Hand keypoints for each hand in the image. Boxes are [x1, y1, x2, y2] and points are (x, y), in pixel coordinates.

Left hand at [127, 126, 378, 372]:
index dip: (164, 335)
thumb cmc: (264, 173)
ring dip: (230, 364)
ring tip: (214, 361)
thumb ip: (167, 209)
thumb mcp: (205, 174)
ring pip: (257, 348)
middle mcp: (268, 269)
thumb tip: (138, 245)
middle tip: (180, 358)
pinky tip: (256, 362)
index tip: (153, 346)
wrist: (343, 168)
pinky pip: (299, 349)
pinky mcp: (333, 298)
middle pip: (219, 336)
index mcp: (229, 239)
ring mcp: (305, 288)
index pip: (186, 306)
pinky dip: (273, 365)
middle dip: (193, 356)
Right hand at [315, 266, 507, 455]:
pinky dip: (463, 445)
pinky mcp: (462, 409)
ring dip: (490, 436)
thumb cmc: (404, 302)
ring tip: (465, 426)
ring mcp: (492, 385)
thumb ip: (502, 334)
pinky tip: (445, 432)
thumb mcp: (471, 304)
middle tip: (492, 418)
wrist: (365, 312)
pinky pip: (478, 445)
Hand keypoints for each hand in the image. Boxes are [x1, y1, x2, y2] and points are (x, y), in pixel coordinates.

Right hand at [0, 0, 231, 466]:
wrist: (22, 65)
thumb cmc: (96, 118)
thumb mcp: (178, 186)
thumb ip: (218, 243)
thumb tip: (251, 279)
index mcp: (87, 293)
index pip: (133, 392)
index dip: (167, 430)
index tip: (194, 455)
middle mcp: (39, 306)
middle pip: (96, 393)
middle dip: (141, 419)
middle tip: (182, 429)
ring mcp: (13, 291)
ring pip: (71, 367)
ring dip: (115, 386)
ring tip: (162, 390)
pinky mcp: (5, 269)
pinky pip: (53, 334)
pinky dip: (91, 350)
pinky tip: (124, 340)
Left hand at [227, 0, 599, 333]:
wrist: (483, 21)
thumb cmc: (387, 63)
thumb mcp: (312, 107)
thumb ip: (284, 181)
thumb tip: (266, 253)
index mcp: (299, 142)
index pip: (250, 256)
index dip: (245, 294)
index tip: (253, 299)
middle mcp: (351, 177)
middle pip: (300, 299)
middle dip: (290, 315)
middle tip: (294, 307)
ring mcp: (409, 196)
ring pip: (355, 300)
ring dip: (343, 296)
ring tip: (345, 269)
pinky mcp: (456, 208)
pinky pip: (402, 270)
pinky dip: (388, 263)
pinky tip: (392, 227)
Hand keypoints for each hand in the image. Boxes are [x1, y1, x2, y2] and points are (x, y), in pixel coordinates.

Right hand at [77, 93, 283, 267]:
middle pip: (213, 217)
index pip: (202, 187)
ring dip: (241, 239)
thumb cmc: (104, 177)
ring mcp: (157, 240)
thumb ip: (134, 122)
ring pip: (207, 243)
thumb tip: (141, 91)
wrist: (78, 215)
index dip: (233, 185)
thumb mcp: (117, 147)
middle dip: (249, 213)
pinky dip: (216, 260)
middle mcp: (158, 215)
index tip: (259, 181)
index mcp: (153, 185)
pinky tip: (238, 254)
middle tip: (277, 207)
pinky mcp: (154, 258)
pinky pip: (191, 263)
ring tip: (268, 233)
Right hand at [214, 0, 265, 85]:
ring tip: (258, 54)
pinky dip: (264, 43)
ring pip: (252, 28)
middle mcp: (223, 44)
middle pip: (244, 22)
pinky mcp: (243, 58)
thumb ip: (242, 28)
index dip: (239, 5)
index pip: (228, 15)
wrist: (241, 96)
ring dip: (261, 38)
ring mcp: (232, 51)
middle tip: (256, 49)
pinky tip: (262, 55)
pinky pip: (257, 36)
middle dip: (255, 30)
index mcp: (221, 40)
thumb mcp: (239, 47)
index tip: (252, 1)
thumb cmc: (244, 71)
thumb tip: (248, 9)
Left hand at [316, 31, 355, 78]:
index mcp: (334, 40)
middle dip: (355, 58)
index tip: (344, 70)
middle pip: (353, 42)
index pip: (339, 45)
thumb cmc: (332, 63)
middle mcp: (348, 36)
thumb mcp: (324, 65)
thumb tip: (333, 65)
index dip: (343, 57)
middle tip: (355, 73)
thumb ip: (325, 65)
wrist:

TASK TO COMPLETE =
Restate word for word the lines in the material above from the one with "pinky tip: (256, 362)" to the one with "wrist: (22, 65)"; both of those lines count, and nothing else does.

EXERCISE SOLUTION =
pinky tip: (256, 362)
index tip: (153, 346)
wrist: (343, 168)
pinky pip: (299, 349)
pinky mcp: (333, 298)
middle pip: (219, 336)
index mcp: (229, 239)
ring mcp: (305, 288)
index pip: (186, 306)
pinky dip: (273, 365)
middle dip: (193, 356)
Right hand at [315, 266, 507, 455]:
pinky dip: (463, 445)
pinky mcp: (462, 409)
ring dip: (490, 436)
thumb cmc: (404, 302)
ring tip: (465, 426)
ring mcp: (492, 385)
thumb ip: (502, 334)
pinky tip: (445, 432)
thumb mcp: (471, 304)
middle tip: (492, 418)
wrist: (365, 312)
pinky pip: (478, 445)
Hand keypoints for each hand in the image. Boxes are [x1, y1, x2, y2] and points are (x, y), in pixel coordinates.

Right hand at [0, 0, 231, 466]:
wrist: (22, 65)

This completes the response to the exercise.